Source data
....................
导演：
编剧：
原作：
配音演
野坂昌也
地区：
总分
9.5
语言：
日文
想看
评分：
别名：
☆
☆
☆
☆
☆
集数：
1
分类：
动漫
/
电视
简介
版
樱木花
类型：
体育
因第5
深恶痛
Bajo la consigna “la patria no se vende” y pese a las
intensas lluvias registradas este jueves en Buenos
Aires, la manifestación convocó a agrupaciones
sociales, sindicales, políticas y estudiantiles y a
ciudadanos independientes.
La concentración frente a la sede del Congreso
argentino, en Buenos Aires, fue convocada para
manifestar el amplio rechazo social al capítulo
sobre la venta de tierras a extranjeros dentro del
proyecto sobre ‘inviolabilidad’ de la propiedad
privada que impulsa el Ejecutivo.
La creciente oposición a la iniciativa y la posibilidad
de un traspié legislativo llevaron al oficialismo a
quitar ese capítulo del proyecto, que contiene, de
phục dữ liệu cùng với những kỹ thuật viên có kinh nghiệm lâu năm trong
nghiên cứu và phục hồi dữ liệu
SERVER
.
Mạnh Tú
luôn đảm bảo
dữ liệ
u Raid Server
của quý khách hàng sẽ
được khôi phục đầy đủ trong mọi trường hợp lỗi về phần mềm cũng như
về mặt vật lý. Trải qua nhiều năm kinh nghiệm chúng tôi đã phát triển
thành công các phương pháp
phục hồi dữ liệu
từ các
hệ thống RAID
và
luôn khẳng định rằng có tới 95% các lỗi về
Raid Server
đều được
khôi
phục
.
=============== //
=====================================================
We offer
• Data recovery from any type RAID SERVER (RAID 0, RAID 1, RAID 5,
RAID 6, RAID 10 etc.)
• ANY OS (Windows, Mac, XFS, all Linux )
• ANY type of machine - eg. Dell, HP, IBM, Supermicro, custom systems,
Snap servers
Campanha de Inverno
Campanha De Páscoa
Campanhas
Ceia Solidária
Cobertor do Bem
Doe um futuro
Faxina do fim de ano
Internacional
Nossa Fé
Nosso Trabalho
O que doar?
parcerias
....................
◆ **DIRECTIONS**:
Reproduce every line of the data without changing a word.

◆ **COMPLETED TASK**:
导演：
编剧：
原作：
配音演
野坂昌也
地区：
总分
9.5
语言：
日文
想看
评分：
别名：
☆
☆
☆
☆
☆
集数：
1
分类：
动漫
/
电视
简介
版
樱木花
类型：
体育
因第5
深恶痛
Bajo la consigna “la patria no se vende” y pese a las
intensas lluvias registradas este jueves en Buenos
Aires, la manifestación convocó a agrupaciones
sociales, sindicales, políticas y estudiantiles y a
ciudadanos independientes.
La concentración frente a la sede del Congreso
argentino, en Buenos Aires, fue convocada para
manifestar el amplio rechazo social al capítulo
sobre la venta de tierras a extranjeros dentro del
proyecto sobre ‘inviolabilidad’ de la propiedad
privada que impulsa el Ejecutivo.
La creciente oposición a la iniciativa y la posibilidad
de un traspié legislativo llevaron al oficialismo a
quitar ese capítulo del proyecto, que contiene, de
phục dữ liệu cùng với những kỹ thuật viên có kinh nghiệm lâu năm trong
nghiên cứu và phục hồi dữ liệu
SERVER
.
Mạnh Tú
luôn đảm bảo
dữ liệ
u Raid Server
của quý khách hàng sẽ
được khôi phục đầy đủ trong mọi trường hợp lỗi về phần mềm cũng như
về mặt vật lý. Trải qua nhiều năm kinh nghiệm chúng tôi đã phát triển
thành công các phương pháp
phục hồi dữ liệu
từ các
hệ thống RAID
và
luôn khẳng định rằng có tới 95% các lỗi về
Raid Server
đều được
khôi
phục
.
=============== //
=====================================================
We offer
• Data recovery from any type RAID SERVER (RAID 0, RAID 1, RAID 5,
RAID 6, RAID 10 etc.)
• ANY OS (Windows, Mac, XFS, all Linux )
• ANY type of machine - eg. Dell, HP, IBM, Supermicro, custom systems,
Snap servers
Campanha de Inverno
Campanha De Páscoa
Campanhas
Ceia Solidária
Cobertor do Bem
Doe um futuro
Faxina do fim de ano
Internacional
Nossa Fé
Nosso Trabalho
O que doar?
parcerias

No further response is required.